Jim Kershner : Admittedly, this gift truly sucked
A few weeks before Christmas, I asked a trusted woman colleague: “Should I buy my wife a vacuum cleaner for Christmas?”
“No,” she said.
When I tried to explain my rationale, she just looked at me, piercingly, for a few long seconds, and repeated, “No.”
So I approached another trusted woman colleague and said, “Do you think it’s ever a good idea to buy your wife a vacuum clean –”
“No.”
So I asked one more woman.
“For Christmas, I was thinking of buying my wife a vac –”
“No.”
Well, the upshot of all of this was, I bought my wife, Carol, a vacuum cleaner for Christmas.
Skip to the end if you want to find out if this culminated in denunciations, divorce or decapitation.
First, I want to defend my rationale for this clearly unexciting and unromantic Christmas choice.
Rationale No. 1: She has been complaining about our ancient vacuum cleaner for at least five years.
Rationale No. 2: She would never buy one for herself unless the old one actually died, which it refuses to do.
Rationale No. 3: I couldn’t think of anything else.
So rather than give up on this Christmas plan, I decided to expand my survey and put the same question to some of my fellow husbands. The results were more encouraging.
“That sucks!” said one. “Get it? That’s a vacuum cleaner pun. No, seriously, that’s a brilliant present. Geez, Jim, why don’t you get the little woman a frilly apron and dish rack for Christmas, too?”
I tried some more husbands.
“Sounds great,” said one. “Or you could go all out and get her a Shop-Vac.”
And some more husbands.
“That sounds fine to me. I’m buying my wife a belt sander.”
And some more husbands.
“Oh, God, no. What’s wrong with you? How long have you been married, anyway? Almost three decades? Oh. In that case, I suppose it doesn’t make any difference.”

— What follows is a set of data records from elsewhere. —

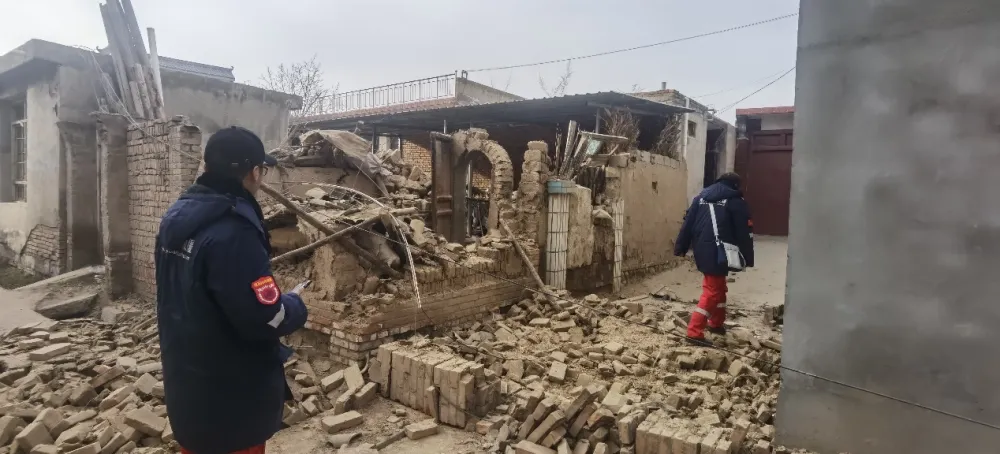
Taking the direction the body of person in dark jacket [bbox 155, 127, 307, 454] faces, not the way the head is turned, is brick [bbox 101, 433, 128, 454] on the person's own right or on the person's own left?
on the person's own left

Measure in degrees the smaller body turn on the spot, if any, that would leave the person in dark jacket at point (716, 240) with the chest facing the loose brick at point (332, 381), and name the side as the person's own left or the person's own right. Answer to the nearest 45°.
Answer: approximately 180°

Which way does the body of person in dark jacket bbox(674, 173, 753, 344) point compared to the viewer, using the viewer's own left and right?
facing away from the viewer and to the right of the viewer

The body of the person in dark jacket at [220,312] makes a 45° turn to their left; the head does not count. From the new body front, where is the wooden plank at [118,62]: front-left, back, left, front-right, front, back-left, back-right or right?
front

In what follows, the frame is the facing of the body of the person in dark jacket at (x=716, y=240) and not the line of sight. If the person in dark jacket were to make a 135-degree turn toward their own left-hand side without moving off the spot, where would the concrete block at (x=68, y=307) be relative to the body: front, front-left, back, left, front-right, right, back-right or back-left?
front

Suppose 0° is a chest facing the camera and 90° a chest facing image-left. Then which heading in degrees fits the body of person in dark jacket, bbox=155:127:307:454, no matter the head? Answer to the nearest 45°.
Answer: approximately 225°

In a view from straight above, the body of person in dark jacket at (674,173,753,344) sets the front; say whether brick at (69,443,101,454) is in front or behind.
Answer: behind

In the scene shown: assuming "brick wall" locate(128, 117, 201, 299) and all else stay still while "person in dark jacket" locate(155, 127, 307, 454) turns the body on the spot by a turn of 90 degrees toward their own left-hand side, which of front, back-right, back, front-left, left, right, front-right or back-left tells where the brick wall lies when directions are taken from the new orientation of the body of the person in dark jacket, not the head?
front-right

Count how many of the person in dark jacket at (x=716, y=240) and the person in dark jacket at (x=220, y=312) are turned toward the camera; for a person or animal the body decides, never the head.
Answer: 0

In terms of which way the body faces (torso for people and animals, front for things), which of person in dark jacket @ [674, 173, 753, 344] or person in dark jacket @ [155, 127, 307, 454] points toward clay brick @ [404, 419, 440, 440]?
person in dark jacket @ [155, 127, 307, 454]

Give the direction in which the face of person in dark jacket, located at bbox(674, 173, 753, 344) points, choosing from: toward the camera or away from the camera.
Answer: away from the camera

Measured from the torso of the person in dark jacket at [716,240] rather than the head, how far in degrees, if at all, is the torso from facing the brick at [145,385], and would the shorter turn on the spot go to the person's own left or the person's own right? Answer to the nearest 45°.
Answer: approximately 180°

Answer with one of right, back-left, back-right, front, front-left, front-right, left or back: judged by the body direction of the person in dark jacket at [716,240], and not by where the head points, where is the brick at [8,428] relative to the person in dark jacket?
back

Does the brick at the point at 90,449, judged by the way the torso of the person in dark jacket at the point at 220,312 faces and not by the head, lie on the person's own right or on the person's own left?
on the person's own left

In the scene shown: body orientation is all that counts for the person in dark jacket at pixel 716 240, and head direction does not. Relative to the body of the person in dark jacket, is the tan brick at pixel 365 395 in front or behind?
behind

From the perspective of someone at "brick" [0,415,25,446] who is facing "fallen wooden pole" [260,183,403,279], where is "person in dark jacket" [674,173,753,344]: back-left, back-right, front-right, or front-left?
front-right
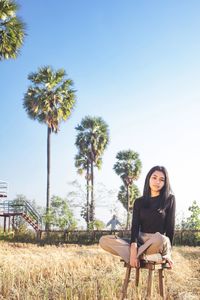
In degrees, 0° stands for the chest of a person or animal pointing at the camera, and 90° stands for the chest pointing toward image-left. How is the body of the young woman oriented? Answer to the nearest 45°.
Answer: approximately 0°

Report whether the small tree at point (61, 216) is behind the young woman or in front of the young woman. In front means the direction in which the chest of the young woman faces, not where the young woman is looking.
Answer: behind

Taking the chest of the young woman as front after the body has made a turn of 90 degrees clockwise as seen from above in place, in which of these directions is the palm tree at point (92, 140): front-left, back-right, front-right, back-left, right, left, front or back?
right

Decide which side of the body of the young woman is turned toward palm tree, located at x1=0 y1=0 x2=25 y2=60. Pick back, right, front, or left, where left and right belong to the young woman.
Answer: back

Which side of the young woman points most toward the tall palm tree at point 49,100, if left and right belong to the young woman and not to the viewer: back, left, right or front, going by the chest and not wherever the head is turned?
back
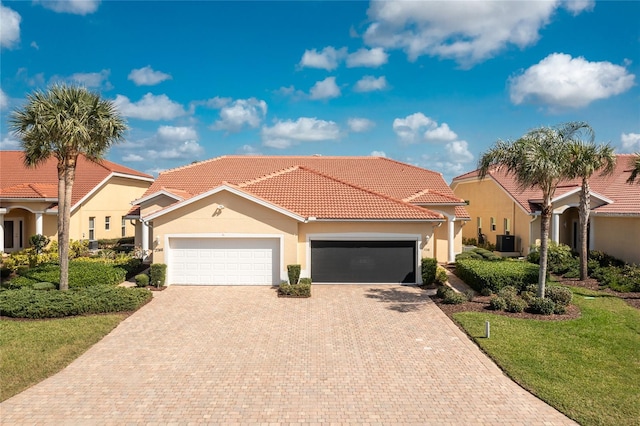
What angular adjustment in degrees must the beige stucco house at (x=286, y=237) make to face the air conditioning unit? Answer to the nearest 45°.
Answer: approximately 135° to its left

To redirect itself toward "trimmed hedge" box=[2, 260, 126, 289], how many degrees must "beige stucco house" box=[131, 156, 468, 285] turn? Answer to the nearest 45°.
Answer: approximately 90° to its right

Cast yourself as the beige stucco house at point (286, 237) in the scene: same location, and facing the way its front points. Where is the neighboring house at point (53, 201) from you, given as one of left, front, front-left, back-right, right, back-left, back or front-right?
back-right

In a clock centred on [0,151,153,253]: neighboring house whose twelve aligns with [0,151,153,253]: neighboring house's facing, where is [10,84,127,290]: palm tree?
The palm tree is roughly at 12 o'clock from the neighboring house.

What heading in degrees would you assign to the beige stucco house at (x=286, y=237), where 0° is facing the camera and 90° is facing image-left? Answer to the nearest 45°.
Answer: approximately 0°

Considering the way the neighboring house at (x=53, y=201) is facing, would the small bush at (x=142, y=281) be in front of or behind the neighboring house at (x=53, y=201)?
in front

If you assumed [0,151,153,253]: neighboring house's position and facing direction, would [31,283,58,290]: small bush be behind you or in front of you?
in front

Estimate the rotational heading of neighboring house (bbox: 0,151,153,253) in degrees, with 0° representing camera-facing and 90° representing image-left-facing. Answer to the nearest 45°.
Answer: approximately 0°

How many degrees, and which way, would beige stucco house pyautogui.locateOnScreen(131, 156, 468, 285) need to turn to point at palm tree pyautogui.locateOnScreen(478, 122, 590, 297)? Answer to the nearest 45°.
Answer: approximately 45° to its left

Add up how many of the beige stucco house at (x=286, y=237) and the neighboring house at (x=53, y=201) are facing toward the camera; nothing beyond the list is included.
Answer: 2

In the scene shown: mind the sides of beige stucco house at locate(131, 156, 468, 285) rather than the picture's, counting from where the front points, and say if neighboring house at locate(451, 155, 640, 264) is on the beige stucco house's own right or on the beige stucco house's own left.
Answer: on the beige stucco house's own left
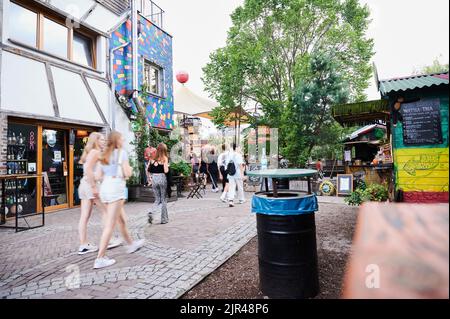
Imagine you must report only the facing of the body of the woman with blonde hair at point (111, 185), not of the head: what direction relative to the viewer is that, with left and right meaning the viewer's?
facing away from the viewer and to the right of the viewer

These were not ringing endorsements, yet neither were they outright repudiations. So I tried to brainstorm with a few people about how to, I don’t know, soften the Christmas morning blow.
“Here’s what you do,” said one friend. “Present her with the Hoover on Christmas morning and just about the time her face falls and she begins to cry, you say, ‘You might want to look inside the vacuum bag, honey.’ And then she finds the Tiffany diamond tiara you hid in there!”
I explained that my budget did not allow for a Hoover-Tiffany combo pack.
Another woman suggested that I give her the vacuum cleaner with a note that said, “Also included: My pledge to do all of the vacuuming from now on!”
I scrunched my forehead for about 10 seconds before I noticed the flaw in that plan.
“Well, that would be an even worse present,” I explained. “Who wants a present they’ll never get to use? That would be just cruel.”
Finally, I decided that I knew my wife better than any of these other people. I knew how much she hated her old vacuum, a hand-me-down from her mother. I knew how carefully she reads the vacuum cleaner ratings in Consumer Reports. I knew how she lingers longingly in front of the vacuum rack at Lowe’s, whispering words to herself such as “Wind Tunnel technology” and “self-propelled.”
Also, I knew that it was a week before Christmas and her husband had to pull the trigger on a present. So I went out and bought the vacuum cleaner.
Yes, it was self-propelled and had “Wind Tunnel technology.” I’m not completely stupid. Getting your wife a vacuum cleaner is dangerous enough; getting her a cheap vacuum cleaner would be, frankly, suicidal.
So I am pleased to report that Christmas has come and gone, and we are still married. Carol provided clear evidence, in the form of a hug, of being pleased with her new vacuum cleaner (the chocolate in her stocking also helped).
In fact, I’m feeling so emboldened by this triumph, I would like to pose the following question:
For Valentine’s Day: Swiffer Sweeper? Yes or no?